Since arriving back to the work on January 2, it's been a blur. Yesterday, I spent 12 hours on syllabi, knowing that tomorrow a grant needs to be completed, and MLK day must be spent revising a paper.

I still say that academic life is an easy road compared to K-12 teaching (and it is...trust me), but the world of the tower prevents its own set of stressors. There's so much work to be done (read urban schools falling apart, the ridiculous of corporate reform, the disconnect between standards and what students really need as lifelong learners, and our horrible, horrible assessments).

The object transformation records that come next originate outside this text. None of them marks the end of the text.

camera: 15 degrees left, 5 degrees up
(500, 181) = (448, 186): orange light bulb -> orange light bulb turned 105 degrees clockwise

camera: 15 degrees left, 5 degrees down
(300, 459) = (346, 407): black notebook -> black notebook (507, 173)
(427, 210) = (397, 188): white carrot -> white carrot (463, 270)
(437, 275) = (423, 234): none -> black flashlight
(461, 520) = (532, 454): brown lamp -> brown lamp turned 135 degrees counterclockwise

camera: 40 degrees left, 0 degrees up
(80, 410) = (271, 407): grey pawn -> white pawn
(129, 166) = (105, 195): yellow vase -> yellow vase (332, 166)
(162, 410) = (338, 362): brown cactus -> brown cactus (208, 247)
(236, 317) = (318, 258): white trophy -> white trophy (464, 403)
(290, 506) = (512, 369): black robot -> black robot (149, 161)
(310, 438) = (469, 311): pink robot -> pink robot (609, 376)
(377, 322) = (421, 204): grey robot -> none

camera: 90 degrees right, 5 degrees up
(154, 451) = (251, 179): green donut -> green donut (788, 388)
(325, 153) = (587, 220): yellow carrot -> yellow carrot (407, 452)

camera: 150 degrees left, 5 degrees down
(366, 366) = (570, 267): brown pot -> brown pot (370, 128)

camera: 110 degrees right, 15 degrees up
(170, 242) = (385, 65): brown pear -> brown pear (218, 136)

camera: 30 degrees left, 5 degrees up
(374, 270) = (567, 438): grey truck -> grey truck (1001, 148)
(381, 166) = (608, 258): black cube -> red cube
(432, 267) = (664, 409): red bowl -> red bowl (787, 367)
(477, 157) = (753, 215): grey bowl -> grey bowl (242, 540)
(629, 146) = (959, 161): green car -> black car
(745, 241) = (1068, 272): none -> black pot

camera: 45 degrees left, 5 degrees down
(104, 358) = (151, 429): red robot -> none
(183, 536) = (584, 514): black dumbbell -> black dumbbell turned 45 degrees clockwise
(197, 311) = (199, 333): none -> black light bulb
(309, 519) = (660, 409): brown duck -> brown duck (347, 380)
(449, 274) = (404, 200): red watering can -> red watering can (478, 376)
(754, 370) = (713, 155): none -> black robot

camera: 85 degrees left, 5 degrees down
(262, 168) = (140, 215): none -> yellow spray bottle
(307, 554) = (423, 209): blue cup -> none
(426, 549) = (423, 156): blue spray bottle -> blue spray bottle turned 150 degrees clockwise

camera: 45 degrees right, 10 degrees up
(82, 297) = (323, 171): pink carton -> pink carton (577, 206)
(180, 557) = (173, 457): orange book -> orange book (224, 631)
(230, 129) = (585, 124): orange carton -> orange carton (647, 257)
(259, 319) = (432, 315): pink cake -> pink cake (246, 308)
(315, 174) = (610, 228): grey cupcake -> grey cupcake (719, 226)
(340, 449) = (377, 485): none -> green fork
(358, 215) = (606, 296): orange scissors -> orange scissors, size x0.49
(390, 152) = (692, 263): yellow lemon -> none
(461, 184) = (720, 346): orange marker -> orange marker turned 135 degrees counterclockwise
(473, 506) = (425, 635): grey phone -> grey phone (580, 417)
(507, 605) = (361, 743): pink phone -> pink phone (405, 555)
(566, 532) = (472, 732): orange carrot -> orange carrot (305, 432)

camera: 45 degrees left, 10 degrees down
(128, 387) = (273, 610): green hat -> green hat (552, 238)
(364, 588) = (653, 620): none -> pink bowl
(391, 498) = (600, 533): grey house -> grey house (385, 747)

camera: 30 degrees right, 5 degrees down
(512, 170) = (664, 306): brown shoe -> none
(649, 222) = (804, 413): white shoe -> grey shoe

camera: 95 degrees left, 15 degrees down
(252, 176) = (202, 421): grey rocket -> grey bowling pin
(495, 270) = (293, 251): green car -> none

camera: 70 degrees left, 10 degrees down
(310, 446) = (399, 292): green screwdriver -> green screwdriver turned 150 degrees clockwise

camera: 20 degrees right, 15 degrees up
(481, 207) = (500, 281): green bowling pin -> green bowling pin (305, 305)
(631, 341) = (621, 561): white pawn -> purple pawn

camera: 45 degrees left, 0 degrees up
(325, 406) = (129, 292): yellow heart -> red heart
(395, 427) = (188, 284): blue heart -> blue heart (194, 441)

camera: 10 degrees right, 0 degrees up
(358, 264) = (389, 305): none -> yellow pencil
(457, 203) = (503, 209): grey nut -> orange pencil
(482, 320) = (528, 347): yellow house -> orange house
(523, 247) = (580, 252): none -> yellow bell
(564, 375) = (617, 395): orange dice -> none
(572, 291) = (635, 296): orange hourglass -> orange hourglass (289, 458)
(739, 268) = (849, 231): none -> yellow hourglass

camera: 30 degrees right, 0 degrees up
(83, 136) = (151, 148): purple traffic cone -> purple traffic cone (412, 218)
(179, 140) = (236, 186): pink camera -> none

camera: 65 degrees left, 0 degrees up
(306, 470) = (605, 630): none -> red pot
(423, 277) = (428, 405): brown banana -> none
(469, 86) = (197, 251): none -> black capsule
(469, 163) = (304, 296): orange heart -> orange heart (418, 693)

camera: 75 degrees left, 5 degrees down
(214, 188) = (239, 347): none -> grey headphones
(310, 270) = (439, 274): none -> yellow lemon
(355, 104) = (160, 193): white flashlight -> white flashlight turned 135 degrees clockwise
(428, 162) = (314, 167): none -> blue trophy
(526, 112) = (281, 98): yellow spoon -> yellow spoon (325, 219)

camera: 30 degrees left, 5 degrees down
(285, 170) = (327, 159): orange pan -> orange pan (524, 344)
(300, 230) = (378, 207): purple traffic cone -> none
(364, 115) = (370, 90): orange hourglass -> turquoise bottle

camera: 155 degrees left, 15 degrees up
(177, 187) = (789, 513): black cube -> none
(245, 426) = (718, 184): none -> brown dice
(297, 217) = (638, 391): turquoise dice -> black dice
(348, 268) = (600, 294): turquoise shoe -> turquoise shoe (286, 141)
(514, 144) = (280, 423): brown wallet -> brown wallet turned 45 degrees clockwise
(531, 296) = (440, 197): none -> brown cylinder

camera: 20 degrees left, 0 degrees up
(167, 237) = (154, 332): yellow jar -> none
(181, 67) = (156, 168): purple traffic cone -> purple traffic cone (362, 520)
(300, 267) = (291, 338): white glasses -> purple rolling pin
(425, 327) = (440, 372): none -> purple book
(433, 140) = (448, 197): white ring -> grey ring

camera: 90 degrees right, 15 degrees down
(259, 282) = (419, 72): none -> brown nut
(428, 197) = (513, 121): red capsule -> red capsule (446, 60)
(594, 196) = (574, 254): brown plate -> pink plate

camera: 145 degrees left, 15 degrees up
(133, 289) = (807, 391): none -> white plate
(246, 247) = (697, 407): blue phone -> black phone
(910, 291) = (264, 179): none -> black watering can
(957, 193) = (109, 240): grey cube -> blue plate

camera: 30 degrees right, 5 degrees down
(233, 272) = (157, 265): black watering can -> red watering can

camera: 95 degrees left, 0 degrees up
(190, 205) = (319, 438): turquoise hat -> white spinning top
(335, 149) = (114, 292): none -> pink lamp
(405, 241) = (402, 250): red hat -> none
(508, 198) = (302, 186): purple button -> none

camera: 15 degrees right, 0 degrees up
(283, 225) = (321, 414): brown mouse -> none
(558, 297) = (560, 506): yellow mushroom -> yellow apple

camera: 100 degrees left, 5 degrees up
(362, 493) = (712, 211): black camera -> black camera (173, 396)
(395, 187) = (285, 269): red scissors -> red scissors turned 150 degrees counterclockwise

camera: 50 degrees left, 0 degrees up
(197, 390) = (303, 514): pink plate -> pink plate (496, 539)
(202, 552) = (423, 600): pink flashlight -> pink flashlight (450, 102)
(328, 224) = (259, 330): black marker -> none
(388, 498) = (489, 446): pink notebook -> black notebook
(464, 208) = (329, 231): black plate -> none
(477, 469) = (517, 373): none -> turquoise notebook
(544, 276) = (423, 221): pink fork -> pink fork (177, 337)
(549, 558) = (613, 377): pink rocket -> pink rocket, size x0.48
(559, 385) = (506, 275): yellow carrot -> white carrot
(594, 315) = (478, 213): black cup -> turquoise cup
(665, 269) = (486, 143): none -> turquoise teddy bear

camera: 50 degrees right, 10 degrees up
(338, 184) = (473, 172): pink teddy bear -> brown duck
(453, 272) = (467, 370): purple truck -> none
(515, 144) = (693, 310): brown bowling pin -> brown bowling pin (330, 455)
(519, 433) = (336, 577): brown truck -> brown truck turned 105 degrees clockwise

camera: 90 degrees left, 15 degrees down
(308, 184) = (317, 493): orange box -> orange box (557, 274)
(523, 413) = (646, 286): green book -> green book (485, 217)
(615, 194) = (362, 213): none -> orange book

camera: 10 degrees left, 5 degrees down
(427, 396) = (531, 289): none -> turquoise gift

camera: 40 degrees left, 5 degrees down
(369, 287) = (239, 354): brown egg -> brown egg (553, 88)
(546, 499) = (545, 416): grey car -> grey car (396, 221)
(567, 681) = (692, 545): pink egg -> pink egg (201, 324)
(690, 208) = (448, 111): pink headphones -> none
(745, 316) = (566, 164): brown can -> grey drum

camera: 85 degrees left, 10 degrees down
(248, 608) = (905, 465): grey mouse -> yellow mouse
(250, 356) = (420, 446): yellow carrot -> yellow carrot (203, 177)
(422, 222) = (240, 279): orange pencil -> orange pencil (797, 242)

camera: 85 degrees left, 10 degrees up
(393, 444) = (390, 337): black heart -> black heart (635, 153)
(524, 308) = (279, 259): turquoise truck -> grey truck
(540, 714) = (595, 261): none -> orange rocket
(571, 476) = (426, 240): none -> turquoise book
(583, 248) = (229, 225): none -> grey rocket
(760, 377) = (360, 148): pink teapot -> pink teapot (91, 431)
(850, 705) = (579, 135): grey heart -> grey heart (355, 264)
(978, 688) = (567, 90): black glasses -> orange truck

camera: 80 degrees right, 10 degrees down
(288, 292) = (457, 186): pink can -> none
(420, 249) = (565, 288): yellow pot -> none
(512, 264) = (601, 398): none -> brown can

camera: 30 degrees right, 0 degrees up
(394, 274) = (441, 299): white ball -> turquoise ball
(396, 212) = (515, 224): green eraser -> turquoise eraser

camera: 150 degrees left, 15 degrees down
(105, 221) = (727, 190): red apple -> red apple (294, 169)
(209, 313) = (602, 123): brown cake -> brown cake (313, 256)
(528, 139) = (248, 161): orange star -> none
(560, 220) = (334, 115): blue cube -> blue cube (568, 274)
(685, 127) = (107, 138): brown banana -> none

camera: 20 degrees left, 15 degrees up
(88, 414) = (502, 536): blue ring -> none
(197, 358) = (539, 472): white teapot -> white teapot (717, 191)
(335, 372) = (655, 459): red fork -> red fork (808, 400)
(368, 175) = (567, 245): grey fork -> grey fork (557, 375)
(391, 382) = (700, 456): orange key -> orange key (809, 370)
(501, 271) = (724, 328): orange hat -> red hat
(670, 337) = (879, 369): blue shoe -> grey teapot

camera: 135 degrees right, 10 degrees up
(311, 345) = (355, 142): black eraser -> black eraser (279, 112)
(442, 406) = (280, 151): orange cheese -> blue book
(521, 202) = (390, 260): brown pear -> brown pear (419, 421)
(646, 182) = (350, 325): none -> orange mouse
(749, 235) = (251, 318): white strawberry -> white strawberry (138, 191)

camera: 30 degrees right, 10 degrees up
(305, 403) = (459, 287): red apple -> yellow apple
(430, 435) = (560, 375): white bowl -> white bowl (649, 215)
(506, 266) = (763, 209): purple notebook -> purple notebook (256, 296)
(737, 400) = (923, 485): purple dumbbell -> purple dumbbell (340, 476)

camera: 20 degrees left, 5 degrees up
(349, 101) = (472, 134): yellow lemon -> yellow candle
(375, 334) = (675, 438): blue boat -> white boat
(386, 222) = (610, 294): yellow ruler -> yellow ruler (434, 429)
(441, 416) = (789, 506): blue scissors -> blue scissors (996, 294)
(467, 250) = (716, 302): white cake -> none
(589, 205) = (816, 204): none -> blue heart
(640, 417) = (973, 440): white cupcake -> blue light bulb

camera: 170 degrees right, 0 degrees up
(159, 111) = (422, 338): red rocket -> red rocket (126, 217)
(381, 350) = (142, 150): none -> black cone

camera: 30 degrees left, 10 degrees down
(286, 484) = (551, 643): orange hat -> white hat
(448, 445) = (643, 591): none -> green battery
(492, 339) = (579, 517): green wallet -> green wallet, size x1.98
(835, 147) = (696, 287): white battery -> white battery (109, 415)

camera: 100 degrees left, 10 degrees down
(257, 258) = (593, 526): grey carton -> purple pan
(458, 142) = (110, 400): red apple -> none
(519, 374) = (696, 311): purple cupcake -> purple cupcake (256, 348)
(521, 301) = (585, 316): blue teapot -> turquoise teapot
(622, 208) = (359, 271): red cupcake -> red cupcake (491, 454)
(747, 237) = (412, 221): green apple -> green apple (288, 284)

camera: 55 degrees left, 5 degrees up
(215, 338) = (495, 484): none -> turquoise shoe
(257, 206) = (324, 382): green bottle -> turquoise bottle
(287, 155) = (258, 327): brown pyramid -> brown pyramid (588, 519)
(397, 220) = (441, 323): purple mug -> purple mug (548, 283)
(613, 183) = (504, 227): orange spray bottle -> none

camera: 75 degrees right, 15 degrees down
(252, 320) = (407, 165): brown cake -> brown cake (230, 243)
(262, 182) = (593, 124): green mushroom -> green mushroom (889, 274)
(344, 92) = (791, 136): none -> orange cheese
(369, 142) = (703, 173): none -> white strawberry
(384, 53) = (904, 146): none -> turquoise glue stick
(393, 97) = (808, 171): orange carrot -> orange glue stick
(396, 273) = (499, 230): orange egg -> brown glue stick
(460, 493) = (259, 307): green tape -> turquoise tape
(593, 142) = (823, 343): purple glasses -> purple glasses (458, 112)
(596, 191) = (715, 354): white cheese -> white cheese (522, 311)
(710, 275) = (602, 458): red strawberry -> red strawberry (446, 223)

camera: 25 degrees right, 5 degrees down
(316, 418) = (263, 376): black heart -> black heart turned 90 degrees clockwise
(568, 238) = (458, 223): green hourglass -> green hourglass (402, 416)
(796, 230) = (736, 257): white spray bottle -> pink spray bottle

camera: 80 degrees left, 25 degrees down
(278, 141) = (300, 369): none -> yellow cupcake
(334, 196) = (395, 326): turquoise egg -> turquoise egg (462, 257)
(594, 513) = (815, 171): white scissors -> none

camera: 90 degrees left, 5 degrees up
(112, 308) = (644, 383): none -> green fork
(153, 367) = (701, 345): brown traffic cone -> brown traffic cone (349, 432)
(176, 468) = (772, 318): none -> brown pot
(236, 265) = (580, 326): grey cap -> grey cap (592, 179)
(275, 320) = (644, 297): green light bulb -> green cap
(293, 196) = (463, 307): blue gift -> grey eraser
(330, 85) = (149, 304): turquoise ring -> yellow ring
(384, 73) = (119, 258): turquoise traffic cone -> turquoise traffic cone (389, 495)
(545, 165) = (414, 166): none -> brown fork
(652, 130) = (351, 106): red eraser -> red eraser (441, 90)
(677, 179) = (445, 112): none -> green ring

Ah, but I'll get through it. I need to keep it all in perspective as 2016 already has presented the unpredictability in life - we just never know and we need to enjoy every precious second while we have it. Perhaps the trick is to move away from a type A personality, to the facade of a postmodern hippie I used to perform as a beginning teacher.

I'm chill. Really, I am chill.

Not. Breathe in. Breathe out. I think I would be more in the groove of the ridiculousness of it all if I didn't taste just a little semblance of a normal life (if there is such a thing).

And Glamis. She's watching me type with a tennis ball in her mouth. "Throw it to me," her eyes are saying. "Come on, let's wrestle."

When I don't...she puts her paws on my keyboard and I get ][]\]]p][o][l'p[.]o-=o. Whatever that means.

Sunday, day of work for me. It's all good.